Michel Hoëllard
Michel Hoëllard
« Faire un bouquin de tes cendres. Un boucan. Un agent de refroidissement des souffrances. » Non pas un livre sur le deuil, mais un livre sur le refus du deuil. Sous la forme du roman épistolaire - longue lettre qui défie la mort, ambitionne de prolonger la présence (« Je te retiens : je volubile. ») - cette Oraison fun est un grand livre baroque, à la fois portrait de la défunte et récit de ses luttes (« ... ta résistance toi ta bravoure sans rejet sur vingt-cinq ans de greffe coeur-poumons. ») ; portrait d'un couple contraint par la maladie de vivre hors des normes l'intensité d'une union bousculant routines et conventions (« ... cette attention follement précise à la moindre minute réelle et ce plaisir de vivre à cru... ») ; portrait de l'époque à travers celui de la faune cosmopolite des touristes arpentant les allées du Père Lachaise où repose Muriel, l'absente à jamais présente « au centre pile de solitude ». Dans une langue revendiquant sa hardiesse, l'écriture littéraire empoigne ici le deuil, l'humour, l'amour, la mort et ses lois. Refusant la fin sans issue, cette célébration rythme le pouls d'une vie d'outre-tombe. Michel Hoëllard a publié un premier roman, Lunes noires, en 2001, et un recueil de nouvelles, Inseguendo le lune, en Italie, en 2005. Son second roman, Ronde séminole, est paru en 2012 aux éditions Sulliver. Polémique, il collabore parfois au blog Stalker, dissection du cadavre de la littérature, et à la revue L'Atelier du roman.

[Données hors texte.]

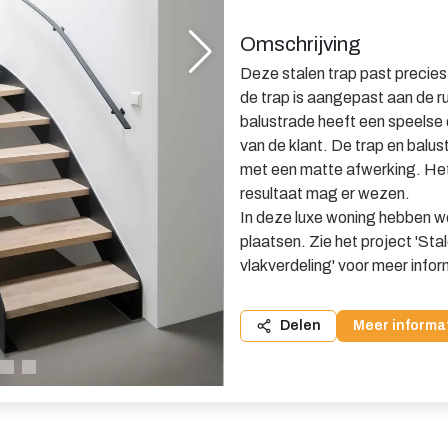
Omschrijving
Deze stalen trap past precies
de trap is aangepast aan de 
balustrade heeft een speelse d
van de klant. De trap en bal
met een matte afwerking. Het
resultaat mag er wezen.
In deze luxe woning hebben 
plaatsen. Zie het project 'St
vlakverdeling' voor meer infor
Delen
Meer informa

Un Français rencontre à Paris une plantureuse femme noire américaine et se prend pour elle d'un violent désir. Celle-ci, Ninehanka Lokas, une black Indian séminole de Floride, l'emmène chez elle aux Everglades, lui fait connaître sa famille et découvrir ses marais, tout en lui narrant dans une langue aussi foisonnante que sa chair l'épopée de ses ancêtres, seule tribu invaincue des guerres indiennes. « On peut bien sauter regarde, tout un océan et redécouvrir ma Floride. Pareil on peut imaginer que la fusion a pas merdé, cherokees-nègres et toute la clique. T'aurais dans les quarante millions de métis. » L'ébattement des corps s'invite souvent dans le récit, nous montrant que si l'amour peut être fusionnel, l'écriture peut l'être aussi. Et à chaque page ce livre nous le confirme, tant se marient intimement, dans l'invention verbale la plus maîtrisée, la démesure de «Nine» et celle de l'histoire de son peuple, ou encore les états d'âme méandreux de son compagnon et les entrelacs des paysages aquatiques qu'il découvre. Une telle empathie entre l'écriture et son objet nourrit le charme entêtant de cette « symphonie-western ». Michel Hoëllard vit et travaille à Paris. Il a publié un roman, Lunes noires, EPV, Nantes, en 2001, et un recueil de nouvelles, Inseguendo le lune, traduction en italien par Anna Berra, Effigie, Milan, en 2005. Polémique, il collabore parfois au blog Stalker, dissection du cadavre de la littérature.